Too much talk of this production has made comparisons to Crimp's highly-regarded adaptation of Cyrano de Bergerac. This is not a stripped-back modern retelling; Robert Jones's set is a series of sumptuous true-to-today living rooms, that also draw a line directly from the 17th-century opulence Molière might have had a hand in making for Louis XIV, working for his father. Comparisons to Cyrano are as frustrating and unhelpful as those that dogged Suzie Miller last year between Inter Alia and Prima Facie; once you exclude that both protagonists are women working in law it's noticeably reductive to try to tie them together.

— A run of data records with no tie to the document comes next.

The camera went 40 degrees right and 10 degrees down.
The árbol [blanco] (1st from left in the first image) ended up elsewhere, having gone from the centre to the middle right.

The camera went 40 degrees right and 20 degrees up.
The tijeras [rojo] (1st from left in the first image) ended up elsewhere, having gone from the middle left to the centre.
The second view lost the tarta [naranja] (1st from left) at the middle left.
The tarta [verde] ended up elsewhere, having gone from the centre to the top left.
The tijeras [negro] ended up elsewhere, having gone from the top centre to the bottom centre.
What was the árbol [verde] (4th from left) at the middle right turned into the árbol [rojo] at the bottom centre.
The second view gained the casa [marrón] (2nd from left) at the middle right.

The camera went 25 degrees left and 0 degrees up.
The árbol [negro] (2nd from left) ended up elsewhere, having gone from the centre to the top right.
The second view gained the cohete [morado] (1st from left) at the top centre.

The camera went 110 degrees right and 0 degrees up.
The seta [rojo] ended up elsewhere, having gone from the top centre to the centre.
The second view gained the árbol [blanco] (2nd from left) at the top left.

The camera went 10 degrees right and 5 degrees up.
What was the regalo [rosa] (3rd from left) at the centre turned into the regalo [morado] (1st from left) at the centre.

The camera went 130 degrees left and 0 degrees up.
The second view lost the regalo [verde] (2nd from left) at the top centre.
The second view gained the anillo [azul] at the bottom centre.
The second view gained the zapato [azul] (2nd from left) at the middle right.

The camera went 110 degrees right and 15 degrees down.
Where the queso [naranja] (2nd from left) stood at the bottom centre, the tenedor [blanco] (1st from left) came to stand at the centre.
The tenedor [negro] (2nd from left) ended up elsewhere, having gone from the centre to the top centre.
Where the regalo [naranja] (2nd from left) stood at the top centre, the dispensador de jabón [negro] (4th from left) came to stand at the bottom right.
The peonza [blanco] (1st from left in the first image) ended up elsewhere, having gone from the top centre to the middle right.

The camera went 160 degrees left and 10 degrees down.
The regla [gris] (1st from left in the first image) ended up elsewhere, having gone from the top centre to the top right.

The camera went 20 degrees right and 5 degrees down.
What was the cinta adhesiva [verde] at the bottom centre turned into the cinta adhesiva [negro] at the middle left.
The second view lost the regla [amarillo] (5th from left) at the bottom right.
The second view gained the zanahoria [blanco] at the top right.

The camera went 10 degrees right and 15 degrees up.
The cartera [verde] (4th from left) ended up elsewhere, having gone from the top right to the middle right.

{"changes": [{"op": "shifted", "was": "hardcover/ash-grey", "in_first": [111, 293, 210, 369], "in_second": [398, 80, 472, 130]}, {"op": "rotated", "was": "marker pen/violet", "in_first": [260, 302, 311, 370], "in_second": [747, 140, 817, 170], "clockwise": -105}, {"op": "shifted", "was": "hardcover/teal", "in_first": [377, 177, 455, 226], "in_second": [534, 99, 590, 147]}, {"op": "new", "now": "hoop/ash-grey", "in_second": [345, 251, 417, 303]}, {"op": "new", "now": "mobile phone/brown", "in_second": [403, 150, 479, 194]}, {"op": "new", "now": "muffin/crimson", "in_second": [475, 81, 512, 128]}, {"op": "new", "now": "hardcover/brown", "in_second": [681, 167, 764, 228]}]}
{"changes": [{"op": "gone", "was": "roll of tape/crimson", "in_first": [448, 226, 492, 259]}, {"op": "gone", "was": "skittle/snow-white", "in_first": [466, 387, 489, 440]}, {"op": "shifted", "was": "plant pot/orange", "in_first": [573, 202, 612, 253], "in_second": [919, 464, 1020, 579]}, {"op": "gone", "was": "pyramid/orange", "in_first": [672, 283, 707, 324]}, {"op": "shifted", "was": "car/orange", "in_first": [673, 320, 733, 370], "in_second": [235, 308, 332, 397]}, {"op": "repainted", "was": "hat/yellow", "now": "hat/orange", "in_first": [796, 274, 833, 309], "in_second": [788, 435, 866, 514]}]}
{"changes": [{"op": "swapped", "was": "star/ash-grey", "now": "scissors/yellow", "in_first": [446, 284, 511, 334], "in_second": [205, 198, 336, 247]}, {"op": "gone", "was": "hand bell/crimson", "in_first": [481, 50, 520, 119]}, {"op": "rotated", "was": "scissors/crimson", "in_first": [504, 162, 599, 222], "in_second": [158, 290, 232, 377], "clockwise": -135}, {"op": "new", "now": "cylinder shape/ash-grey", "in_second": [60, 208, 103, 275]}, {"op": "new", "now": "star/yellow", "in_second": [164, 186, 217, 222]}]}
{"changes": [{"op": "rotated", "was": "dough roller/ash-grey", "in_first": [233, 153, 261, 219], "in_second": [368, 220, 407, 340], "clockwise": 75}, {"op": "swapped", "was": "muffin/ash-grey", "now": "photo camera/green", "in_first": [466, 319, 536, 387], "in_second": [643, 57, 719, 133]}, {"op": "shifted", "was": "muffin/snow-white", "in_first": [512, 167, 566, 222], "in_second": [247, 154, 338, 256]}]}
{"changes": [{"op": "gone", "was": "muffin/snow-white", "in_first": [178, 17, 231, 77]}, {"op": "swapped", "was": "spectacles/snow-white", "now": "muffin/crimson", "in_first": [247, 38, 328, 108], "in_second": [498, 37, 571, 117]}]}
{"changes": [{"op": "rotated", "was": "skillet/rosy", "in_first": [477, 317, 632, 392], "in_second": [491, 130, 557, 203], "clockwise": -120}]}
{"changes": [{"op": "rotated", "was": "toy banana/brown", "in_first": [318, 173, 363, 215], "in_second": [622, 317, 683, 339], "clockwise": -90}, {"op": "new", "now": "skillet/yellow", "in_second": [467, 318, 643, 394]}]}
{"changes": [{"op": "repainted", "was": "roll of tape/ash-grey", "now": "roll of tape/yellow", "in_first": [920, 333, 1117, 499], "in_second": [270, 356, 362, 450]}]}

The 2026 production of The Misanthrope should be viewed with fresh eyes and out of the context of the writer's past (re)writing. Although it was director Indhu Rubasingham's suggestion to rewrite Alceste as a woman, Crimp admits, in the accompanying book, that his perspective on whether Molière was placing himself into the play was already evolving since his 2009 script. This adaptation runs deeper than it might be given credit for. It could be argued that Oh's character is now much closer to the genuine outsider that Molière - on account of his position serving high society - could never claim to be, and therefore Alceste never was.